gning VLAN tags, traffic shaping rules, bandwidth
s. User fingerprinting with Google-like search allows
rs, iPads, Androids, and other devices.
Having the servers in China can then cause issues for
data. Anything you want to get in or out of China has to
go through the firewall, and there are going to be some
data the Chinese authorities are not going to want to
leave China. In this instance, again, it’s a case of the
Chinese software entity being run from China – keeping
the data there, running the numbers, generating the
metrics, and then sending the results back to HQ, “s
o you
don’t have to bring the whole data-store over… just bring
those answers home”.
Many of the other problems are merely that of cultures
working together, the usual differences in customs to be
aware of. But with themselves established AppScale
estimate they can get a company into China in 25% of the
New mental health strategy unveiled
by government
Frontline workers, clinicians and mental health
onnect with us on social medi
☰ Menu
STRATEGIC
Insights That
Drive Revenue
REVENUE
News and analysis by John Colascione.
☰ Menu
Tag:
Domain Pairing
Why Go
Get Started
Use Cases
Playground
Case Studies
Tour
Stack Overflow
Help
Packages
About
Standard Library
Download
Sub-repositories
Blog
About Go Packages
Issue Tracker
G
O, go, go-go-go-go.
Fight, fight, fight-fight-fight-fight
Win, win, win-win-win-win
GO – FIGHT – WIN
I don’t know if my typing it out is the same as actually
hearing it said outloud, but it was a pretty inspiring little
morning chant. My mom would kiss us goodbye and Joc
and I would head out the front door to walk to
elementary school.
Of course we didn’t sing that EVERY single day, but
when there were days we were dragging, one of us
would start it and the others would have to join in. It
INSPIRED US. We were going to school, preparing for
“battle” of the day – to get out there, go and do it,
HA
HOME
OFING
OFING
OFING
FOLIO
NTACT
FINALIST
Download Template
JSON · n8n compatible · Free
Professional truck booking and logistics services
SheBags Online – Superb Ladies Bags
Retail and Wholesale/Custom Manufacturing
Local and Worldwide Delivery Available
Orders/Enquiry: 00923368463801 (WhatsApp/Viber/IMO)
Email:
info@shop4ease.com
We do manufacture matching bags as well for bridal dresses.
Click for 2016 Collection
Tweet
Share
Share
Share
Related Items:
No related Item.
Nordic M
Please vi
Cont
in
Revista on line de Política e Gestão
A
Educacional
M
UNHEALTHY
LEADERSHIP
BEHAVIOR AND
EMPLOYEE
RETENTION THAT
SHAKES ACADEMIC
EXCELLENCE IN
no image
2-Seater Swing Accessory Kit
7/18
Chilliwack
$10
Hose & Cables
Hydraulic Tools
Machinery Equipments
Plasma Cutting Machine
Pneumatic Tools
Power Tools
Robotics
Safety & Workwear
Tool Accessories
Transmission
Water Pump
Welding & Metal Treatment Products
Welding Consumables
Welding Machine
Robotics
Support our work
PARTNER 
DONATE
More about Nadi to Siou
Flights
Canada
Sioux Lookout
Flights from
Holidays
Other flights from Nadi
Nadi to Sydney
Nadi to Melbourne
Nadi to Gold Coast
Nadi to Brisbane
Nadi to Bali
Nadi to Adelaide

+ + + +

◆ **WHAT THE TASK REQUIRES**:
Recite the full listing above exactly.

◆ **OUTPUT OF THE TASK**:
gning VLAN tags, traffic shaping rules, bandwidth
s. User fingerprinting with Google-like search allows
rs, iPads, Androids, and other devices.
Having the servers in China can then cause issues for
data. Anything you want to get in or out of China has to
go through the firewall, and there are going to be some
data the Chinese authorities are not going to want to
leave China. In this instance, again, it’s a case of the
Chinese software entity being run from China – keeping
the data there, running the numbers, generating the
metrics, and then sending the results back to HQ, “s
o you
don’t have to bring the whole data-store over… just bring
those answers home”.
Many of the other problems are merely that of cultures
working together, the usual differences in customs to be
aware of. But with themselves established AppScale
estimate they can get a company into China in 25% of the
New mental health strategy unveiled
by government
Frontline workers, clinicians and mental health
onnect with us on social medi
☰ Menu
STRATEGIC
Insights That
Drive Revenue
REVENUE
News and analysis by John Colascione.
☰ Menu
Tag:
Domain Pairing
Why Go
Get Started
Use Cases
Playground
Case Studies
Tour
Stack Overflow
Help
Packages
About
Standard Library
Download
Sub-repositories
Blog
About Go Packages
Issue Tracker
G
O, go, go-go-go-go.
Fight, fight, fight-fight-fight-fight
Win, win, win-win-win-win
GO – FIGHT – WIN
I don’t know if my typing it out is the same as actually
hearing it said outloud, but it was a pretty inspiring little
morning chant. My mom would kiss us goodbye and Joc
and I would head out the front door to walk to
elementary school.
Of course we didn’t sing that EVERY single day, but
when there were days we were dragging, one of us
would start it and the others would have to join in. It
INSPIRED US. We were going to school, preparing for
“battle” of the day – to get out there, go and do it,
HA
HOME
OFING
OFING
OFING
FOLIO
NTACT
FINALIST
Download Template
JSON · n8n compatible · Free
Professional truck booking and logistics services
SheBags Online – Superb Ladies Bags
Retail and Wholesale/Custom Manufacturing
Local and Worldwide Delivery Available
Orders/Enquiry: 00923368463801 (WhatsApp/Viber/IMO)
Email:
info@shop4ease.com
We do manufacture matching bags as well for bridal dresses.
Click for 2016 Collection
Tweet
Share
Share
Share
Related Items:
No related Item.
Nordic M
Please vi
Cont
in
Revista on line de Política e Gestão
A
Educacional
M
UNHEALTHY
LEADERSHIP
BEHAVIOR AND
EMPLOYEE
RETENTION THAT
SHAKES ACADEMIC
EXCELLENCE IN
no image
2-Seater Swing Accessory Kit
7/18
Chilliwack
$10
Hose & Cables
Hydraulic Tools
Machinery Equipments
Plasma Cutting Machine
Pneumatic Tools
Power Tools
Robotics
Safety & Workwear
Tool Accessories
Transmission
Water Pump
Welding & Metal Treatment Products
Welding Consumables
Welding Machine
Robotics
Support our work
PARTNER 
DONATE
More about Nadi to Siou
Flights
Canada
Sioux Lookout
Flights from
Holidays
Other flights from Nadi
Nadi to Sydney
Nadi to Melbourne
Nadi to Gold Coast
Nadi to Brisbane
Nadi to Bali
Nadi to Adelaide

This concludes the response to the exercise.